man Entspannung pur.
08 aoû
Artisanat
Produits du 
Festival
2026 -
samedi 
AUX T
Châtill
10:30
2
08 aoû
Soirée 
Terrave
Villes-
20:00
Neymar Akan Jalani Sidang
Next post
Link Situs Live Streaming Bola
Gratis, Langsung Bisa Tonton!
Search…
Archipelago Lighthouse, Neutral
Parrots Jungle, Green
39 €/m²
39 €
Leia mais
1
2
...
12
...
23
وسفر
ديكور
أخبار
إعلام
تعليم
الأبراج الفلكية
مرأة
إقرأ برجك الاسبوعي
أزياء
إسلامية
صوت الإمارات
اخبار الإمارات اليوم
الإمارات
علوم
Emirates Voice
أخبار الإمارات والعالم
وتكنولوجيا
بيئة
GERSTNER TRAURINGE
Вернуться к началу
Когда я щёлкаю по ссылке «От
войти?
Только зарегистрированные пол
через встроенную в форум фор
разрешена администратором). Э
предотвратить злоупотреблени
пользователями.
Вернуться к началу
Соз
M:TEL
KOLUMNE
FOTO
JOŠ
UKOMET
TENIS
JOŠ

-=-=-=-=-

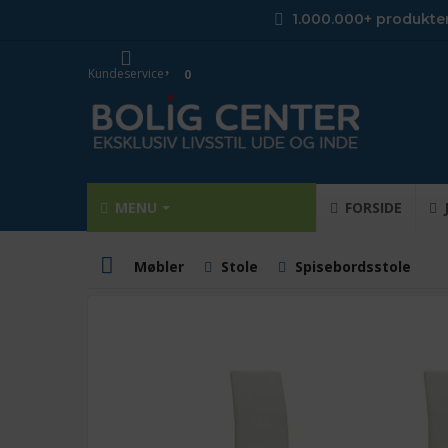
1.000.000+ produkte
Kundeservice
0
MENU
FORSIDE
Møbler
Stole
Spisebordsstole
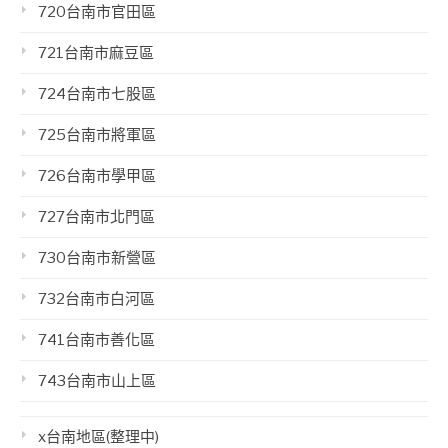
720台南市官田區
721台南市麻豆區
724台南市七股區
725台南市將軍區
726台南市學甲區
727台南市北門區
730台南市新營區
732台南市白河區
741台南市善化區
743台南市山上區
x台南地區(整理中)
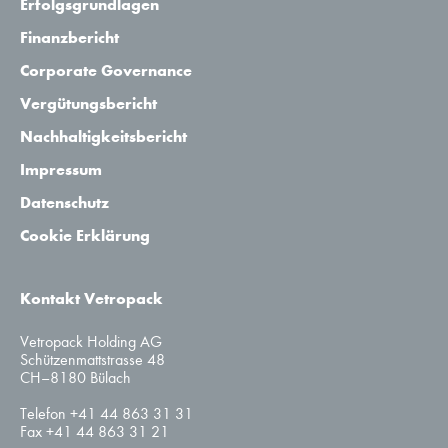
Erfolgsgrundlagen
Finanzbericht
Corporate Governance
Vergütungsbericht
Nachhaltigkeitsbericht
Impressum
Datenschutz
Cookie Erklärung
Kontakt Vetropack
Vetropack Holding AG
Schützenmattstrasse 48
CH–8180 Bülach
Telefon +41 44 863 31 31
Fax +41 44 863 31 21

-=-=-=-=-

What you need to do:
Reprint exactly the lines above that start at the one with "man Entspannung pur." and end at the one with "Archipelago Lighthouse, Neutral", keeping both and adding none.

Worked solution:
man Entspannung pur.
08 aoû
Artisanat
Produits du 
Festival
2026 -
samedi 
AUX T
Châtill
10:30
2
08 aoû
Soirée 
Terrave
Villes-
20:00
Neymar Akan Jalani Sidang
Next post
Link Situs Live Streaming Bola
Gratis, Langsung Bisa Tonton!
Search…
Archipelago Lighthouse, Neutral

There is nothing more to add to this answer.